**ACTIVITY:** When writing out the listing below, reproduce every word exactly and skip the pictures.

**DATA:**
"""
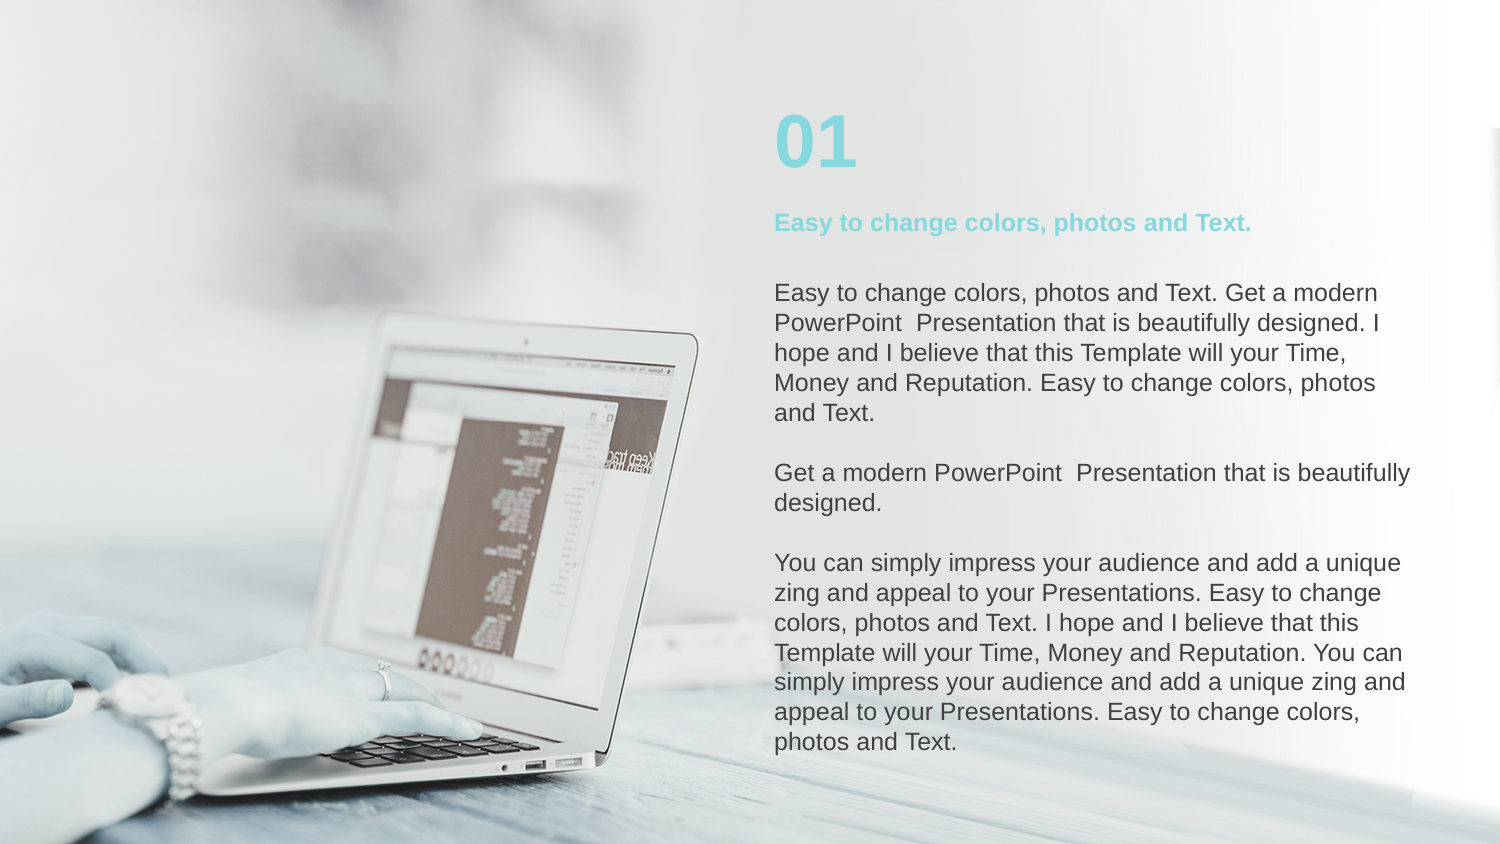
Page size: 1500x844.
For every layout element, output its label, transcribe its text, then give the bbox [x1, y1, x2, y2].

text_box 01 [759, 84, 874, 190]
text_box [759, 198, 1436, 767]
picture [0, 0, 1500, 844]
"""
**RESPONSE FOR THIS EXERCISE:**
Page size: 1500x844.
For every layout element, output its label, transcribe its text, then give the bbox [x1, y1, x2, y2].

text_box 01 [759, 84, 874, 190]
text_box [759, 198, 1436, 767]
picture [0, 0, 1500, 844]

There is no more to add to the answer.